[[ DOCUMENT EXTRACT, beginning ]]

The Trip in Full

So we made it. 6,500 miles in an ’87 Dodge van. We camped off-road in Chihuahua. We got lost at night on the back roads of Oaxaca. We drove through states, such as Guerrero, Michoacan, Sinaloa, that are known as hot spots in the narco wars. According to one study, we drove through three of the top twenty most violent cities in the world (by murder rate):  Acapulco, Torreon, and Culiacan.

                                                                                                                           photo by Gina Dilello

We rode the subways in Mexico City and walked the streets at night. The downside: getting groped once on the subway. The upside: getting plate after plate of free snacks at a cool bar that was hidden behind a tattoo shop and featured an amazing selection of Mexican microbrews. Yes, you heard me. Mexican microbrews. The upside? Getting serenaded by a group of Mexican business men who worshiped at the altar of Javier Solis. The upside? Lounging in Frida Kahlo’s garden. Finding an entire neighborhood devoted to the sale of Santo Niño dolls. Wandering the Alameda in the sonorous twilight. The upside? The tacos.

Churpa reflected in Frida Kahlo’s miniatures.                                photo by Gina Dilello

        Churpa and Gina in Frida Kahlo’s garden.                            photo by Rich Peterson

Frida Kahlo’s studio.                                                                                photo by Gina Dilello

We left our van parked on a street in downtown Oaxaca for two nights in a row. The roof rack was loaded with gear: coolers, full propane tanks, a nice stove, and an unlocked box full of pots, pans, and dishes. This was probably crazy and I don’t necessarily recommend it (I’m sure Codo is horrified if he is reading this), but I will tell you that nothing was stolen.

[[ DOCUMENT EXTRACT, end ]]
[[ INPUT DATA, beginning ]]

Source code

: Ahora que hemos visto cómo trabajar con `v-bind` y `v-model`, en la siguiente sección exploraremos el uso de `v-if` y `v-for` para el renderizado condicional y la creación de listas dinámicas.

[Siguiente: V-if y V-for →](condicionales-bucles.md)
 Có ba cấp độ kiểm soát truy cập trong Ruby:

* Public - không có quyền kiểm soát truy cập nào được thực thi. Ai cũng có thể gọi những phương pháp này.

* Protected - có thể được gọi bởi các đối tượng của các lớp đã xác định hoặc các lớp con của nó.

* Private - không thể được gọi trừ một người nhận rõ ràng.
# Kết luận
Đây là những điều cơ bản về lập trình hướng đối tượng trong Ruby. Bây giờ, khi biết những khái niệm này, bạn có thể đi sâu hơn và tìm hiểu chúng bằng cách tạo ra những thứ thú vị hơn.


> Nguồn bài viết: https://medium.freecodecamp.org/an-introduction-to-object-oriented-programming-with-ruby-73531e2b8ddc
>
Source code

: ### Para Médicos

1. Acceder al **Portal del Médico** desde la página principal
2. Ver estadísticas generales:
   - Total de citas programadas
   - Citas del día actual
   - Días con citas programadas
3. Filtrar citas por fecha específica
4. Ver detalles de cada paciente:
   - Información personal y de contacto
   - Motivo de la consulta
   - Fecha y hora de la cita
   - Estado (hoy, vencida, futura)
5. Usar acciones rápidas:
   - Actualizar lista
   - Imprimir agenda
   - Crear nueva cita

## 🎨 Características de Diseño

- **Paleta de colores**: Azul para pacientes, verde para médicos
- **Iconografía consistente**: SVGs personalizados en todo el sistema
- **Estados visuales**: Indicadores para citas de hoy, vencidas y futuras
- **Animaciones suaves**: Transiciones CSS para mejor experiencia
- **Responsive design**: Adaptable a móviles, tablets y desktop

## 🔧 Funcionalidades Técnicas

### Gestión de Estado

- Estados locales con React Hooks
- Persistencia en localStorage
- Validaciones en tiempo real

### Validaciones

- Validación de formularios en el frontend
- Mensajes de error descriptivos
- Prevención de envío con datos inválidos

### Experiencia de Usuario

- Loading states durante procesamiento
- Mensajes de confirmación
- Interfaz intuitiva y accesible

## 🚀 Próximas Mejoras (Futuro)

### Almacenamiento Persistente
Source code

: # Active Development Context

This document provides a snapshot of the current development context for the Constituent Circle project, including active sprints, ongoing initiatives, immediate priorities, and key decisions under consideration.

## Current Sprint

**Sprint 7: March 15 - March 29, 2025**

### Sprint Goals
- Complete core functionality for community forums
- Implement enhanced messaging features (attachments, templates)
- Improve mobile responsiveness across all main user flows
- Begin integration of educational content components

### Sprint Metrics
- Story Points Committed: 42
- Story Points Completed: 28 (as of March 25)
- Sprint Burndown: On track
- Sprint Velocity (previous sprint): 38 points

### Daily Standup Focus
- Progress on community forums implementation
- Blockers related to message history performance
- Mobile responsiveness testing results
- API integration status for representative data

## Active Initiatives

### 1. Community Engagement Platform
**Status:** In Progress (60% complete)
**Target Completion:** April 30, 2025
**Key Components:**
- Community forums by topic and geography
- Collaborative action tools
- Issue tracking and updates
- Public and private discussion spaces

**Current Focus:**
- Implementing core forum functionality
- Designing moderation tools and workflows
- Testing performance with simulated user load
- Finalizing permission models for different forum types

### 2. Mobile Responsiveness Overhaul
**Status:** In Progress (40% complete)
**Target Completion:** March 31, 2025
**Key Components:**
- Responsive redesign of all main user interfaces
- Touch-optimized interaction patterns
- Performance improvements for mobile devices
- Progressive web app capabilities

[[ INPUT DATA, end ]]

EXERCISE INSTRUCTIONS:
**1.** In the account of the road trip through Mexico, what kind of vehicle made the 6,500-mile journey?
**2.** Continue the account of the road trip through Mexico from its final sentence, keeping its first-person voice.

ANSWERS:
**1.** An ’87 Dodge van.

**2.**
(I know this may sound naive. But keep in mind that, despite appearances, I’m not a guileless hippie, and I’ve been around the block a few times. My theory is that sometimes the hassle outweighs the risk. We took a chance with the understanding that there’d be no handwringing if it was a miscalculation.)

Our van was searched by federales and soldiers on numerous occasions. We had to listen to a lot of jokes about pot because of our hippie van, but we were not threatened. (It should be noted that we did not carry drugs or weapons and we were always scrupulously polite.) Nothing was stolen.

We left our valuables in hotel rooms. When we had to, we carried cash. We never had our pockets picked. We parked our van in a random barrio outside of Mexico City for four days and paid the proprietors of an extremely degenerate hotel to keep an eye on it. Nothing was stolen.

We tried to follow our own rules: don’t drive at night, don’t take unnecessary risks. And for the most part we succeeded. But Mexico is the way of the curve ball, the blind corner, the wild card. As you all know, even the best laid plans…We ended up in places we shouldn’t have been: off the beaten path, in the dark. And we were met with kindness.

Two rules we managed to follow:

1. Be polite, friendly, and calm, even in the face of apparent hostility.

2. Act as though people are going to treat you the way  you want to be treated.

I’m not bragging. I’m not trying to tell you that the world is not a dangerous place or that if you go to Mexico nothing bad will happen to you. I’m not trying to tell you that if you go to Mexico, no one will steal your stuff.

I am telling you that no one stole mine, or threatened me, or looked at me sideways. And I am thanking our fantastic van Miss Louisiane (and our godmother Tia!), our angels of the road (Hello Frank and Steve!), and San Judas de Tadeo for safe passage; and I am rejoicing in the grace of Mexico.

I’m not suggesting that you follow random dirt tracks in Chihuahua. I’m not suggesting that you drive through the jungle at night on unpaved roads, knocking on random doors for directions. I’m not suggesting that you set off on a 45 km unpaved road toward what may or may or not be a beach. I’m not suggesting that you leave valuables on the rack of your van in a major city. I’m not suggesting that you drive the notoriously dangerous coast of Michoacan. I’m not suggesting that you rely on the kindness of strangers. I’m not suggesting that you should take the libre when you could take the cuota. I’m not suggesting you leave your phone at home and traverse the length of Mexico in an outdated vehicle with no GPS. I’m not suggesting your order the tripe.

But we did. And it was fun.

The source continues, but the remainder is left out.